### What is needed
Can you turn the lines below into a Markdown table with the columns "Row" and "Line", numbering each row and skipping blank lines? Leave the pictures out.

### Data for review
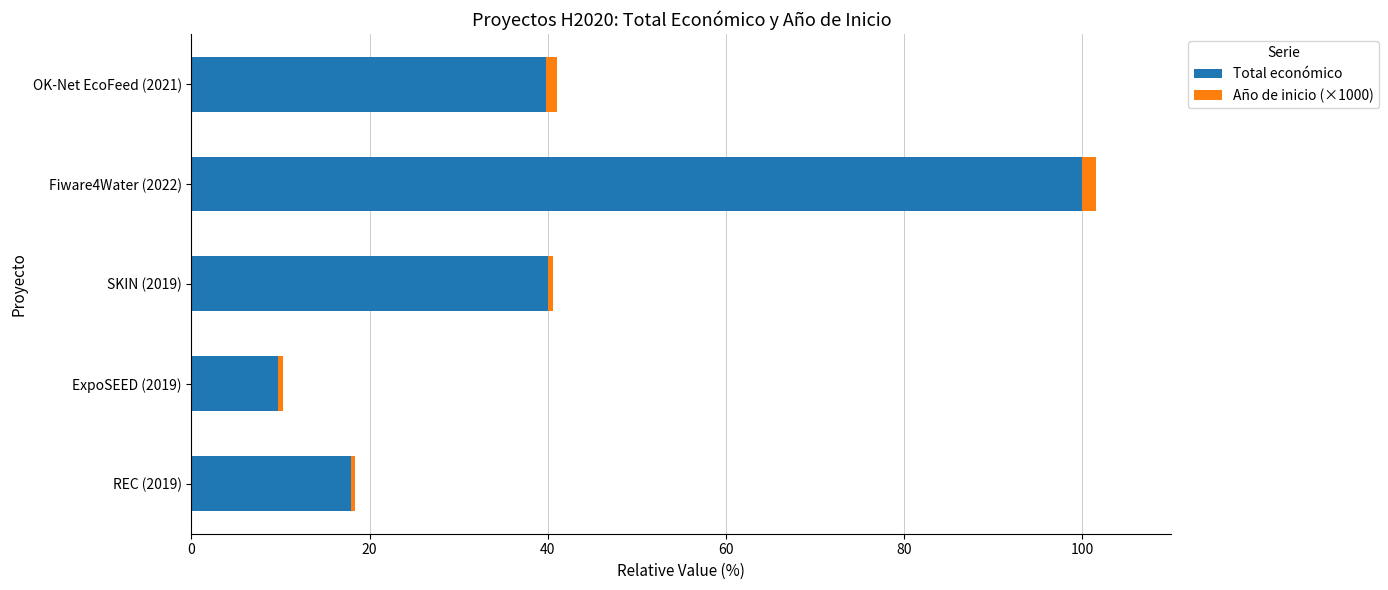

The Total económico series shows 39.8 at OK-Net EcoFeed (2021). True or false?

True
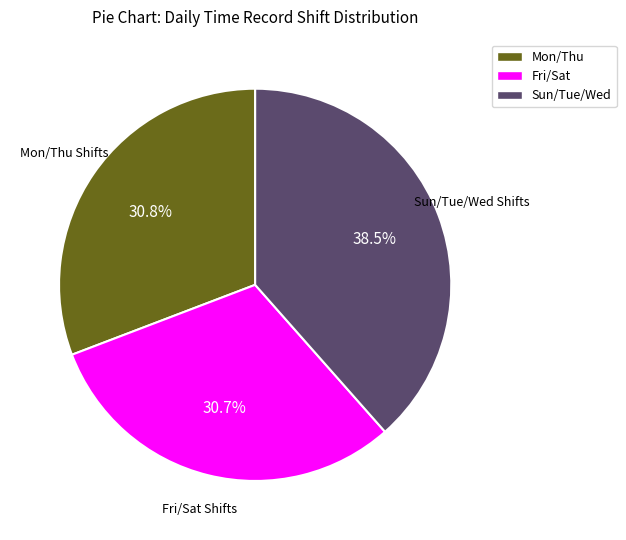

Does any single category account for the majority?

No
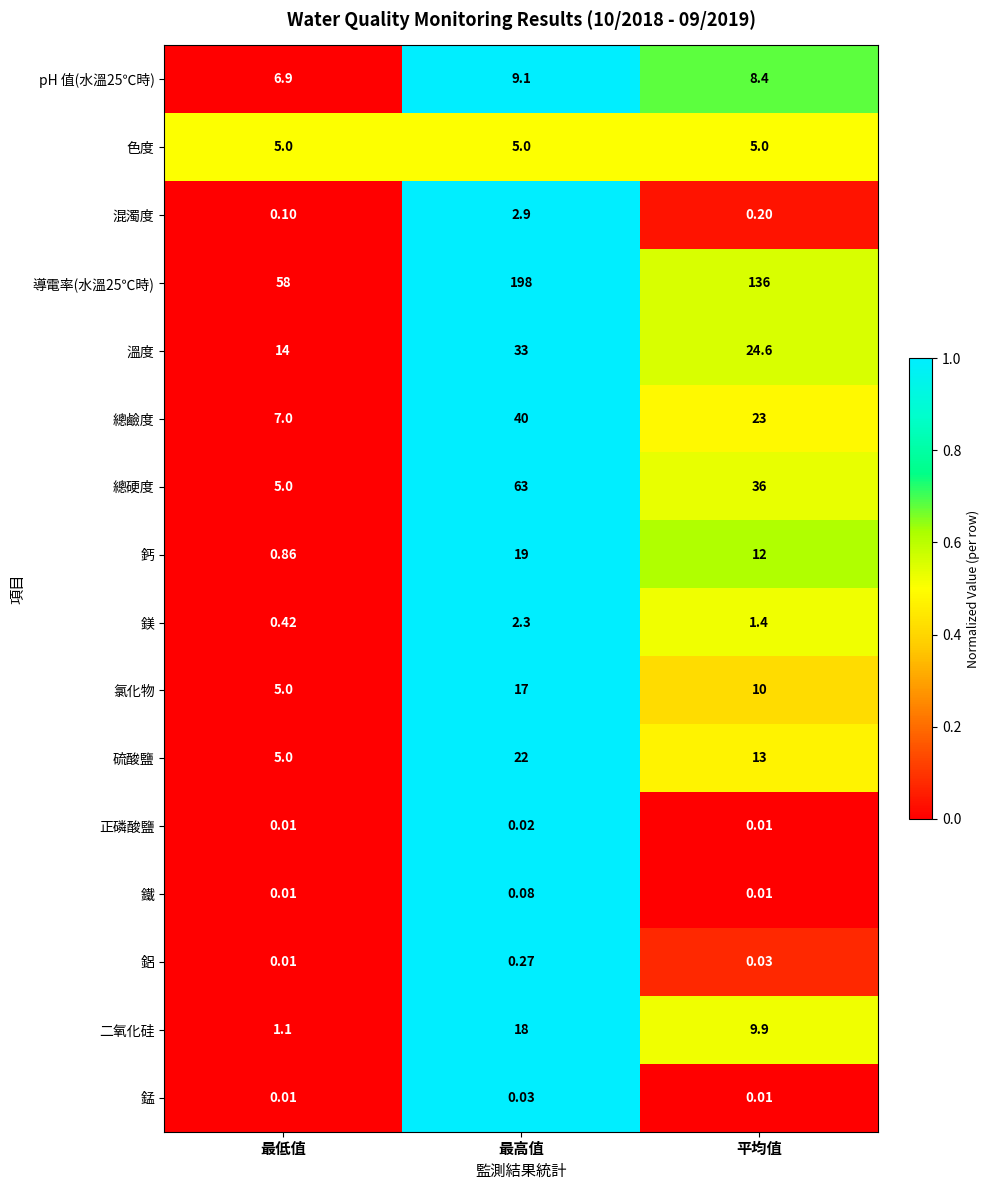

Which series has the widest spread of values?

導電率(水溫25℃時)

### Final answer
| Row | Line |
|---|---|
| 1 | The Total económico series shows 39.8 at OK-Net EcoFeed (2021). True or false? |
| 2 | True |
| 3 | Does any single category account for the majority? |
| 4 | No |
| 5 | Which series has the widest spread of values? |
| 6 | 導電率(水溫25℃時) |